Упражнение 1
Превратите записи в нумерованный список: начните со строки, где есть «Rank the series», и закончите последней строкой записей, включив обе границы. Пустые строки и пометки о картинках в список не переносите.

Предложенный отрывок
* * *
В 1948 году суперагент советской разведки Чарльз - доктор Клаус Фукс, на протяжении нескольких лет передававший Советскому Союзу самую точную информацию из Лос-Аламоса о разработках первой американской атомной бомбы, сообщил некоторые сведения о возможности создания нового ядерного оружия - водородной бомбы. Чтобы опять не оказаться в роли догоняющих, советские ученые во главе с А. Д. Сахаровым намного раньше, чем американцы, приступили к развертыванию работ по термоядерной проблеме. На этот раз Сталин не побоялся прослыть агрессором, как это было в 1938 году, когда он наложил вето на урановые исследования, а потом лишь через четыре года дал на них "добро".
Квасников, по службе в Нью-Йорке зная о том, что получаемые от Клауса Фукса материалы всегда отличались научностью, содержательностью и убедительностью, рекомендовал в связи с его переездом в Англию строить работу с ним с максимальной ответственностью, быть предельно внимательными к нему и, главное, заботиться о его безопасности. Инструктируя так выезжавшего в Лондон для работы с Фуксом опытного сотрудника разведки Александра Феклисова, мэтр атомного шпионажа строго наказывал встречаться с агентом только при полной уверенности в отсутствии слежки английских спецслужб, а для каждой последующей встречи разрабатывать и утверждать в Центре план ее проведения.

Упражнение 2
Изложите абзац отрывка о Клаусе Фуксе, начинающийся словами «Квасников, по службе в Нью-Йорке», в виде краткого списка, сохранив его основные факты.

Исходные данные
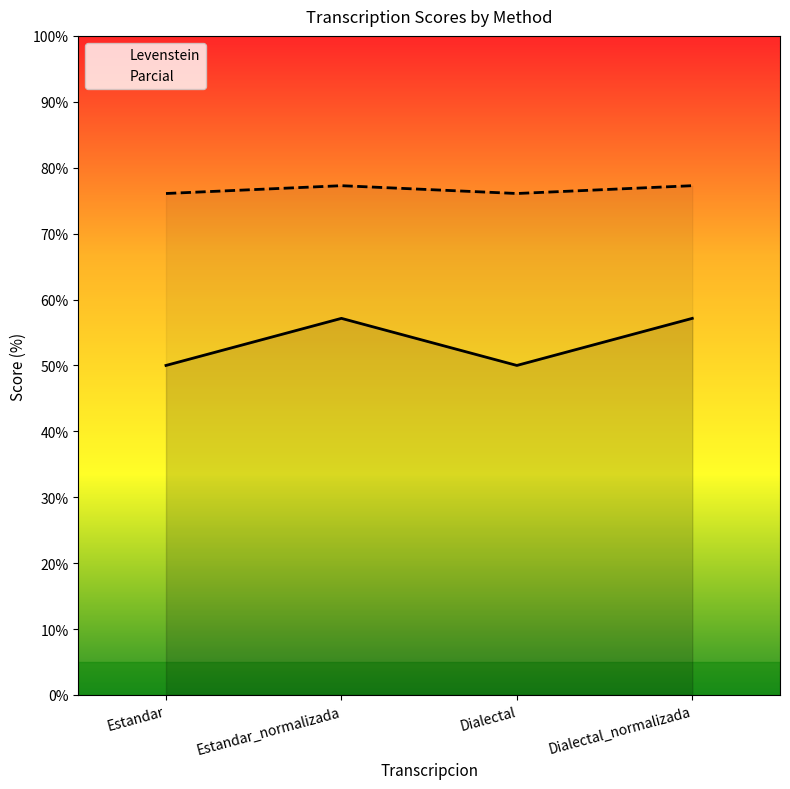

What is the maximum value shown in the chart?

77.3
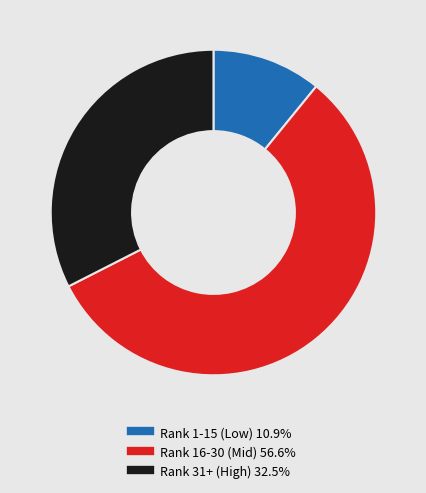

Is there any slice that represents more than half of the pie?

Yes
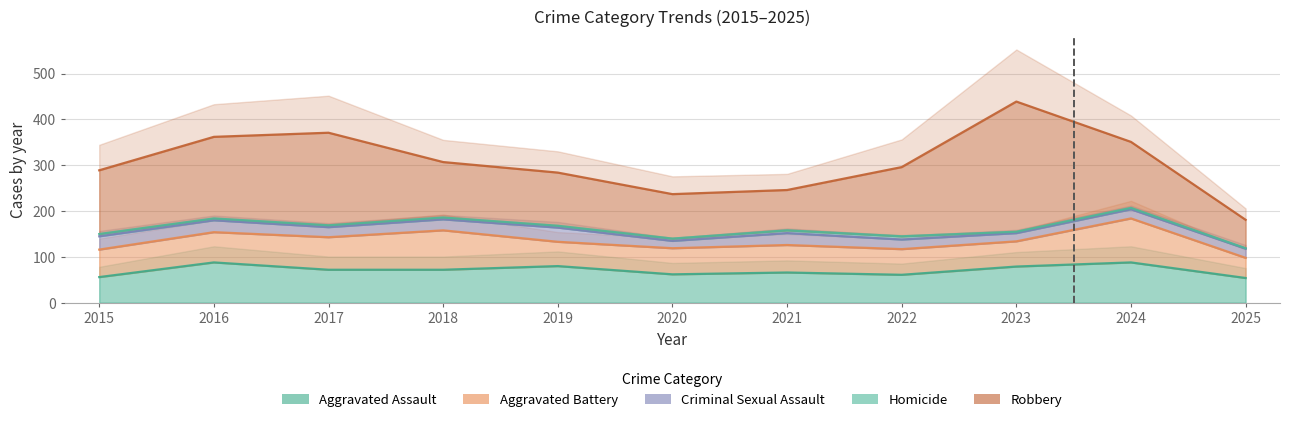

What is the value of the Aggravated Assault point at the 7th from the left?

66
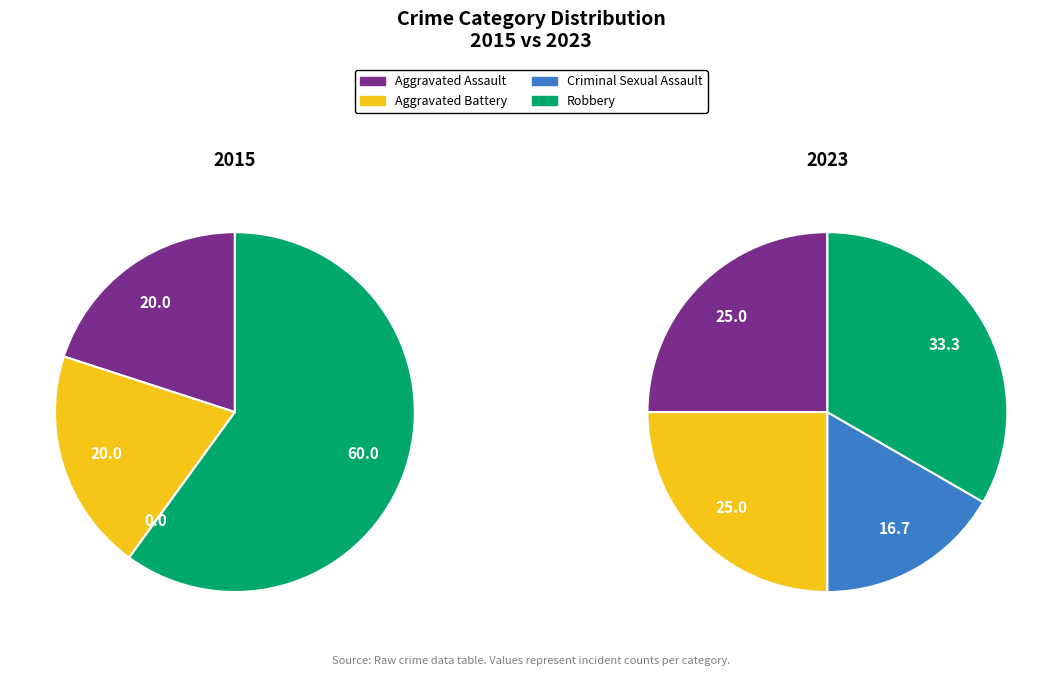

Does any single category account for the majority?

No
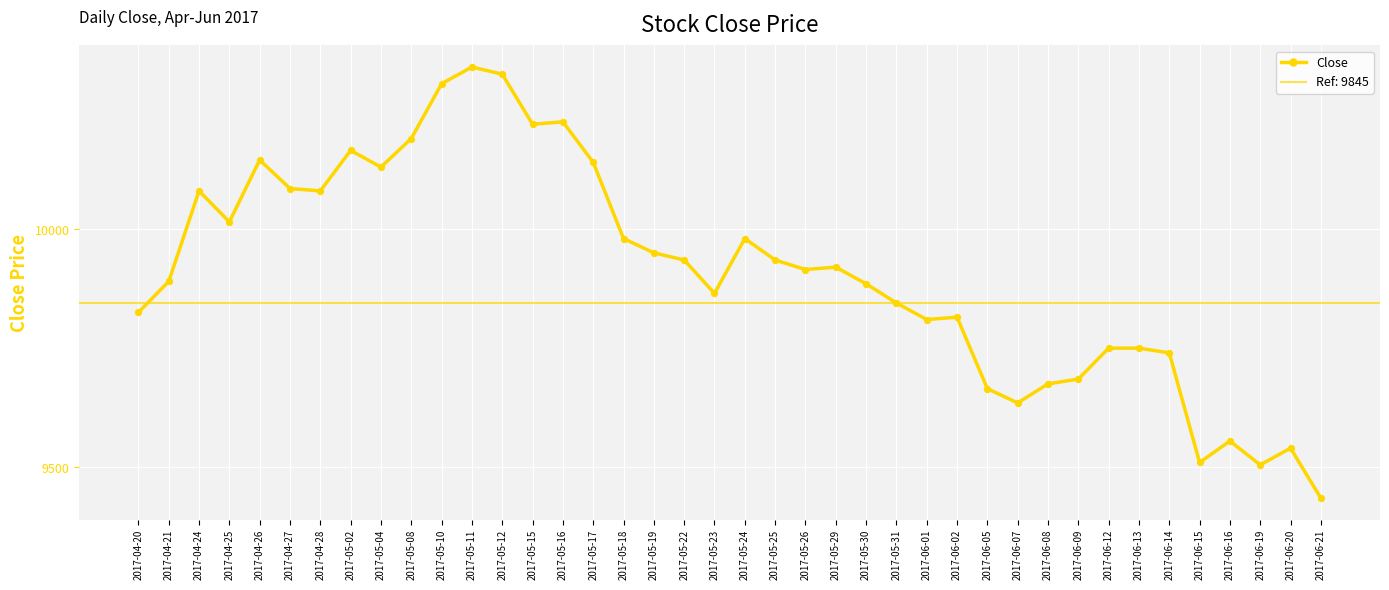

Approximately how many times larger is the value at 2017-05-04 compared to 2017-05-12?

1.0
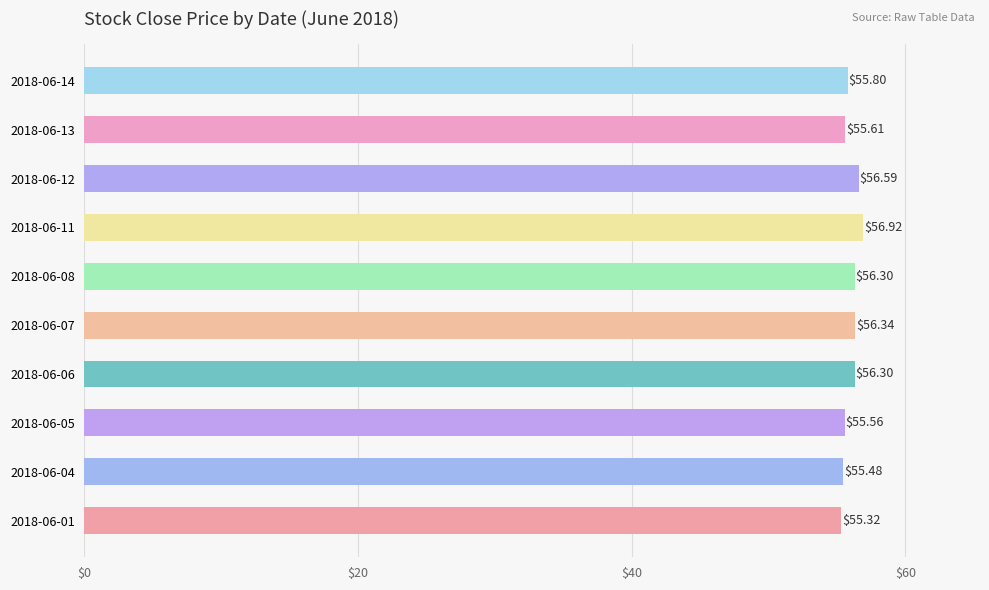

What is the change in value from 2018-06-01 to 2018-06-11?

+1.6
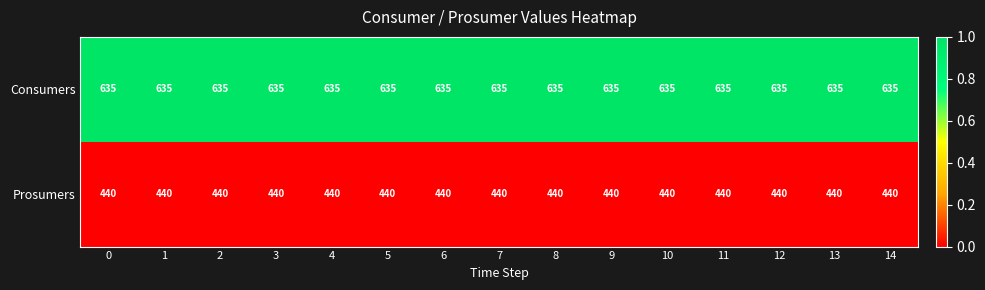

How many data points does each series have?

15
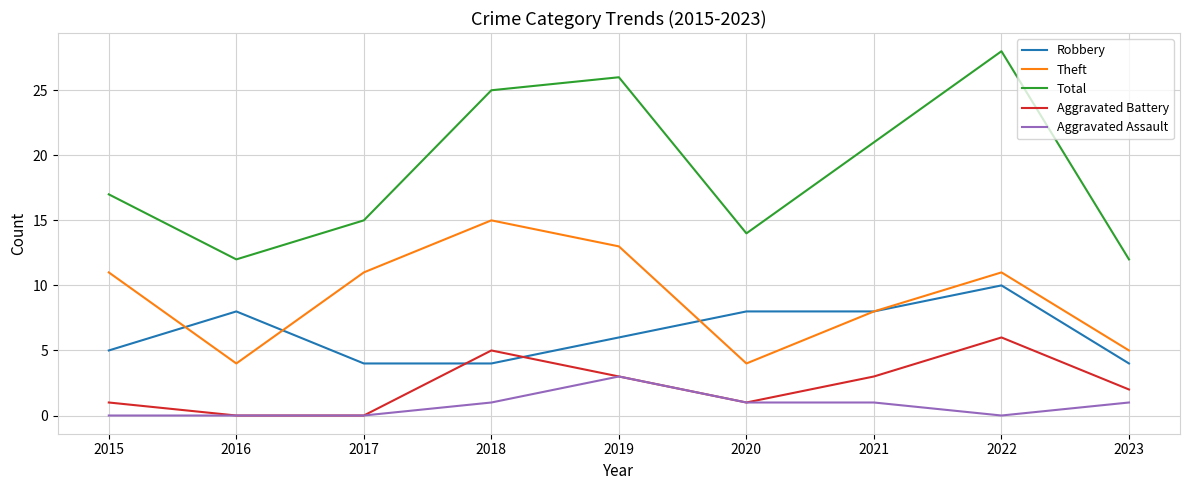

Rank the series by their maximum value, from lowest to highest.

Aggravated Assault, Aggravated Battery, Robbery, Theft, Total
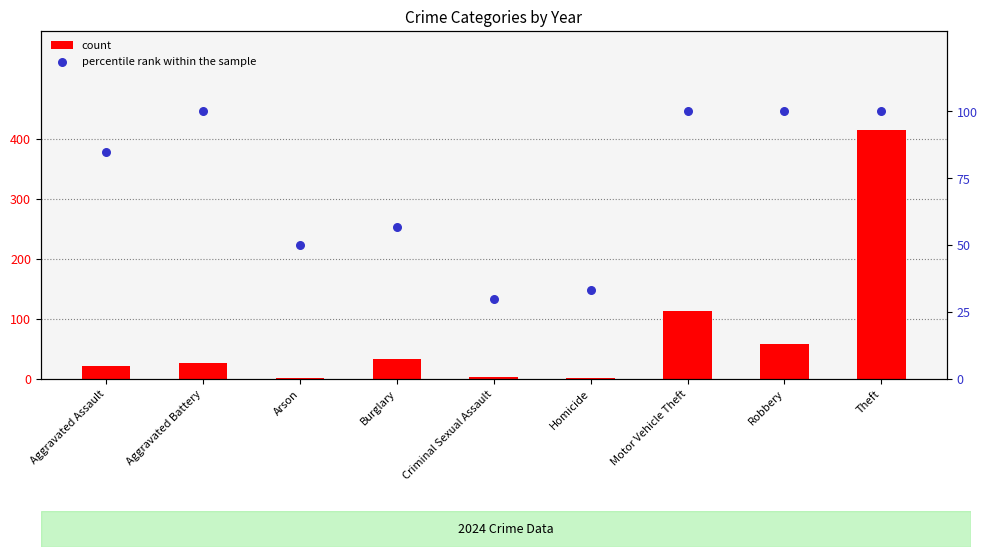

Which series contains the lowest Y value?

count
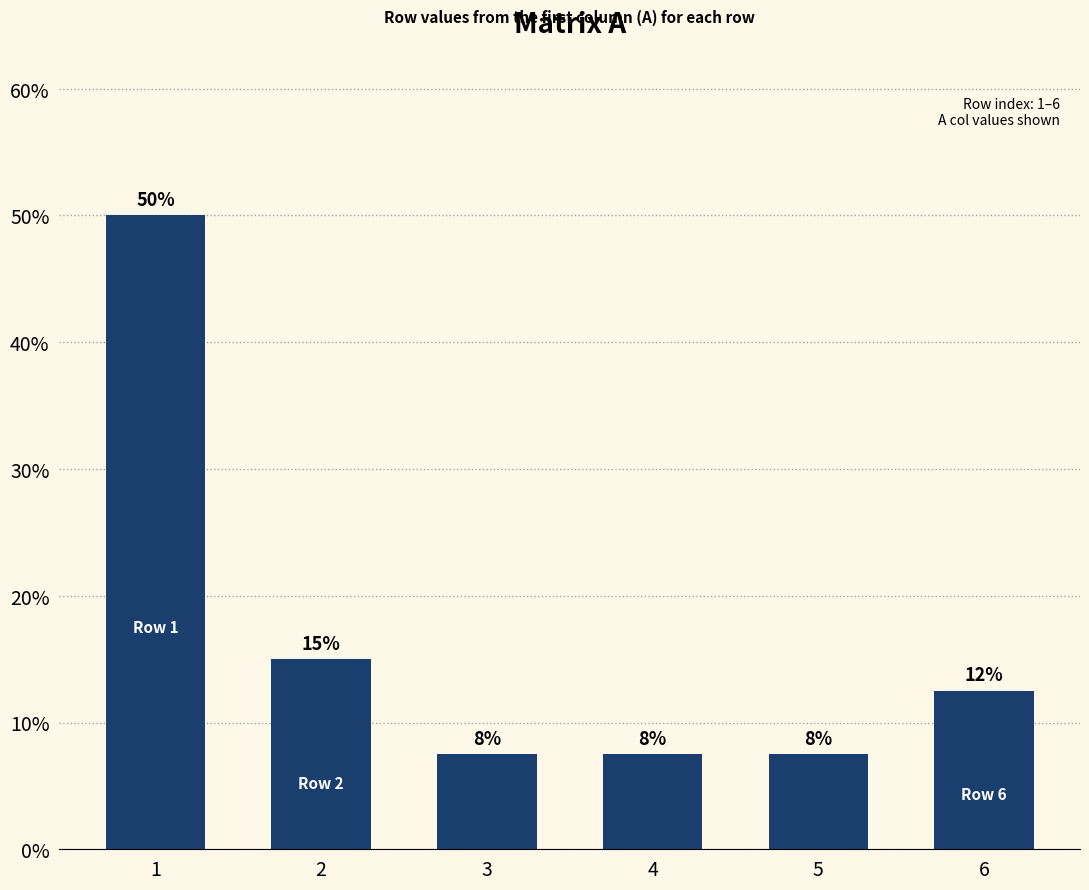

Are the bars horizontal?

No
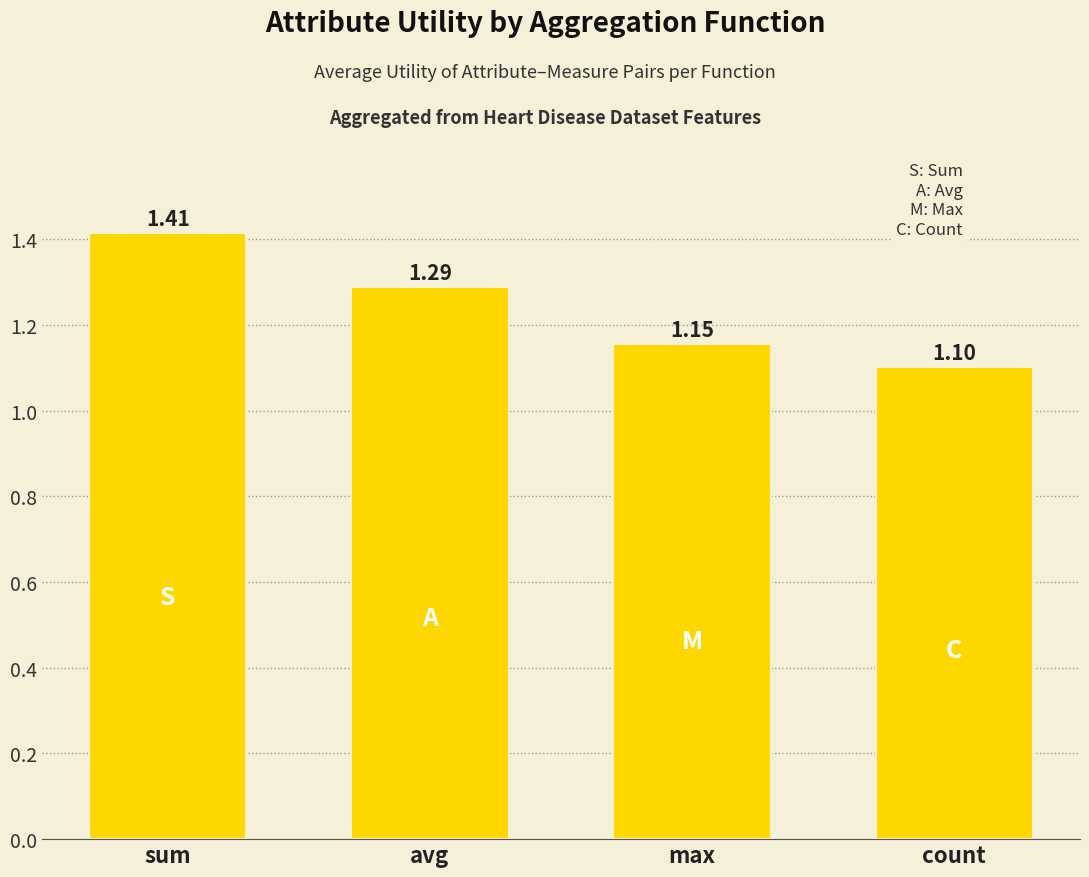

Count the number of data series in this chart.

1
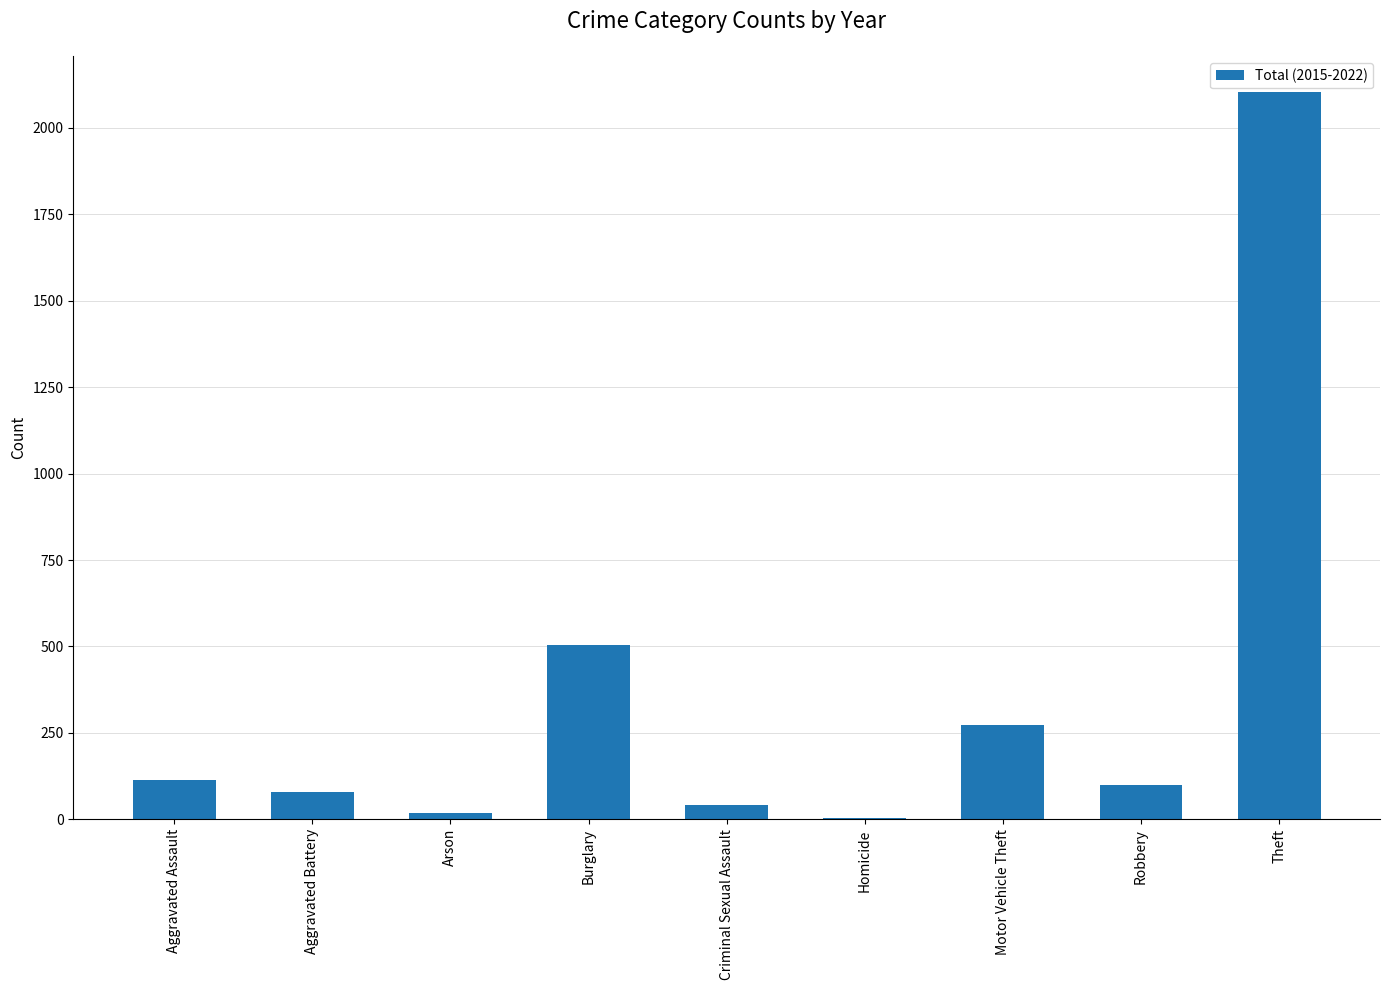

What is the sum of all values?

3236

Образец решения 1
1. Rank the series by their maximum value, from lowest to highest.
2. Aggravated Assault, Aggravated Battery, Robbery, Theft, Total
3. Which series contains the lowest Y value?
4. count
5. Are the bars horizontal?
6. No
7. Count the number of data series in this chart.
8. 1
9. What is the sum of all values?
10. 3236

Образец решения 2
- Квасников по службе в Нью-Йорке знал, что материалы, получаемые от Клауса Фукса, всегда отличались научностью, содержательностью и убедительностью.
- В связи с переездом Фукса в Англию он рекомендовал работать с ним с максимальной ответственностью, быть к нему предельно внимательными и прежде всего заботиться о его безопасности.
- С такими указаниями он инструктировал опытного сотрудника разведки Александра Феклисова, выезжавшего в Лондон для работы с Фуксом.
- Встречаться с агентом разрешалось только при полной уверенности в отсутствии слежки английских спецслужб.
- План каждой следующей встречи требовалось разрабатывать и утверждать в Центре.